Katy Kenny, 19, had spent the week in Pittsburgh-area high schools, recruiting young women for the Marine Corps. But yesterday, she said, all she could think about was being brave for her father and her mother, Tricia. Cpl. Kenny would have expected that of her.

"I looked up to my brother," said Ms. Kenny, who became a Marine private after completing boot camp in Parris Island, S.C., on Sept. 23. "In high school, I became the water girl for the football team because he was a football player."

Cpl. Kenny started at tackle for three years at Avonworth High School, where flags flew at half staff yesterday in his honor. The team captain as a senior, he made a lasting impression by showing interest in players nobody else seemed to notice

Tyler Frew, a freshman when Cpl. Kenny was a senior, said he broke down and cried behind the bleachers after his first grueling practice. In a two-page letter delivered yesterday to the Kenny family, Tyler remembered how Cpl. Kenny sought him out and reassured him, telling him the practice had not been so bad and that he could make it if he tried.

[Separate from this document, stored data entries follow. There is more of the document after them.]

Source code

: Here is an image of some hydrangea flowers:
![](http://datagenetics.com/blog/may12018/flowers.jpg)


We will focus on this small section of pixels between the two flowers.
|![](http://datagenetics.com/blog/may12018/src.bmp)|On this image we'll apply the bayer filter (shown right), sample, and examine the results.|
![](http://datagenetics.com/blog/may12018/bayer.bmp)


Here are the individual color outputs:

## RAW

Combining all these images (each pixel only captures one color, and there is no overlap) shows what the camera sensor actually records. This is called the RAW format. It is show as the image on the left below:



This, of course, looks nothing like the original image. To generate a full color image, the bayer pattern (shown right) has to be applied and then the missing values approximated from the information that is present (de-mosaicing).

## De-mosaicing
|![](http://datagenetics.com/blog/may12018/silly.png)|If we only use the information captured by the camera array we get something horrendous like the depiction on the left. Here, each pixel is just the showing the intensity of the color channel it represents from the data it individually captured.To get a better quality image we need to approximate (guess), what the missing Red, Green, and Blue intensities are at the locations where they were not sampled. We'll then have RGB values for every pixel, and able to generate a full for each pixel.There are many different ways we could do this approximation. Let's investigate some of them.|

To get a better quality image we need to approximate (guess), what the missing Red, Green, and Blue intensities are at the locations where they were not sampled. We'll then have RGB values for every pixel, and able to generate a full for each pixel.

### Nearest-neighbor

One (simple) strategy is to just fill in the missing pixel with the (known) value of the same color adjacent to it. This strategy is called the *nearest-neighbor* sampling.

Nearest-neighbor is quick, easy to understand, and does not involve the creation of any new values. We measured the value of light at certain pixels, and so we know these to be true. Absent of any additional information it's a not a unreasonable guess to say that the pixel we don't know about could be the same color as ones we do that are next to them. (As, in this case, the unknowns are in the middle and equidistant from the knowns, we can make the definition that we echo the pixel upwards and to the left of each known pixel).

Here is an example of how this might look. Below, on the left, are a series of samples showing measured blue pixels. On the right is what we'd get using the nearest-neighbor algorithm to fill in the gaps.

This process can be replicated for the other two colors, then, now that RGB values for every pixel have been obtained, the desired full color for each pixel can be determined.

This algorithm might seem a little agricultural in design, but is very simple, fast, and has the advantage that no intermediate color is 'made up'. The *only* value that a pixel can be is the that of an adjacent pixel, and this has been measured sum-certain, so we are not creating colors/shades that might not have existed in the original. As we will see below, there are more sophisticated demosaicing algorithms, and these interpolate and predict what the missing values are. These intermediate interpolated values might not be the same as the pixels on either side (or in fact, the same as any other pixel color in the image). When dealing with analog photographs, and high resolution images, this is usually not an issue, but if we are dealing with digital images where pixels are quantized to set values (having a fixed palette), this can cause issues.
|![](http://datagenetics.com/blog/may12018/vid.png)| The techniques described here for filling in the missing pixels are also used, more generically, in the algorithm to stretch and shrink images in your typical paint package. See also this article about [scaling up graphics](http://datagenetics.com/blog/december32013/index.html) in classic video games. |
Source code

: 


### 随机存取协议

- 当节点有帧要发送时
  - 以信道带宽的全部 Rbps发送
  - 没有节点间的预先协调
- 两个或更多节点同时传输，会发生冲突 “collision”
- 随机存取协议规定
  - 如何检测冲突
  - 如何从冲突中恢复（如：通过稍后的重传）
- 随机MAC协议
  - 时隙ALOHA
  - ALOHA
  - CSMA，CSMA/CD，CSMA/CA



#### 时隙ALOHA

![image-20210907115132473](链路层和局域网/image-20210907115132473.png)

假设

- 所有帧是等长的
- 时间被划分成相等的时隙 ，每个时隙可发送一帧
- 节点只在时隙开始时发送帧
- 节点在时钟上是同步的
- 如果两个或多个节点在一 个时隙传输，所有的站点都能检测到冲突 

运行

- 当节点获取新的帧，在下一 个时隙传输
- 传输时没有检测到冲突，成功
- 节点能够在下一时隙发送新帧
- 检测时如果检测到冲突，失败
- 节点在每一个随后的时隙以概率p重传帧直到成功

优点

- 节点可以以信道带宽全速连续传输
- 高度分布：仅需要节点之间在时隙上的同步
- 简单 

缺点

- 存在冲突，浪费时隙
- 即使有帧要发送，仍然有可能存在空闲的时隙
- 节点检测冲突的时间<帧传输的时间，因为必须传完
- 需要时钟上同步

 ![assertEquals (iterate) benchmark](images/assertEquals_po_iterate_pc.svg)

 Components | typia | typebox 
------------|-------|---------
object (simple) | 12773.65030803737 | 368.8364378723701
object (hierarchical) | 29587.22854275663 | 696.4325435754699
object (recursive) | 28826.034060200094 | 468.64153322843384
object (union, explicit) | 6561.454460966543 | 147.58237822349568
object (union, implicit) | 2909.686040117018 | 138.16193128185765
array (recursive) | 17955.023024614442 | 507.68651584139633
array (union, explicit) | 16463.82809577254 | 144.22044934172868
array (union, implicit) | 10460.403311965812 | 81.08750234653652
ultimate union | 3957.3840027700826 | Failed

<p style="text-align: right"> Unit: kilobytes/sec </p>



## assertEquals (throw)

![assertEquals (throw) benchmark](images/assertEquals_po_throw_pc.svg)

Tyler said he never forgot those words of encouragement, or the fact that the bruising 230-pound senior tackle had cared enough to worry about the feelings of a timid freshman.

"I'm a better person for meeting him," Tyler, now a senior wide receiver and the Avonworth team captain, said in an interview.

Avonworth football coach Jason Kekseo said Cpl. Kenny had the talent to play Division II or III college football but never seriously considered the idea.

"He was a tough kid, very strong, and he had a good work ethic," Coach Kekseo said. "But he was so committed to joining the military that I don't think he ever really thought about college."

Cpl. Kenny graduated from Avonworth High in 2003 but missed the commencement ceremony. School administrators handed him his diploma a few days early so he could leave for Marine boot camp as soon as he finished his last class. He was that gung-ho about becoming an infantryman in wartime.

Katy Kenny said her brother had a lifelong interest in military service. He read about the Civil War with a scholar's passion and loved GI Joe action figures. He became so obsessive about the military that he even wore GI Joe briefs, relatives said.

Cpl. Kenny was in his second tour in Iraq. The first brought him to the city of Fallujah, not far from the spot where he died. Though he worked in war zones where bombings and death are common, Cpl. Kenny told his family not to worry about him.

"He always told my mom he would come home and find a wife, and they would give her pretty grandchildren," Katy Kenny said. "That's all he really wanted."

Cpl. Kenny's body was still in Iraq yesterday, so funeral arrangements had not been made. In addition to his parents and Katy, he is survived by two other sisters, Molly, 21, and Maggie, 23.

Chuck Kenny said he supported both his son and daughter when they decided to join the Marines. But now, he said, he must insist that Katy serve her country some place besides a war zone.

"I told her she ain't goin' to Iraq," Mr. Kenny said.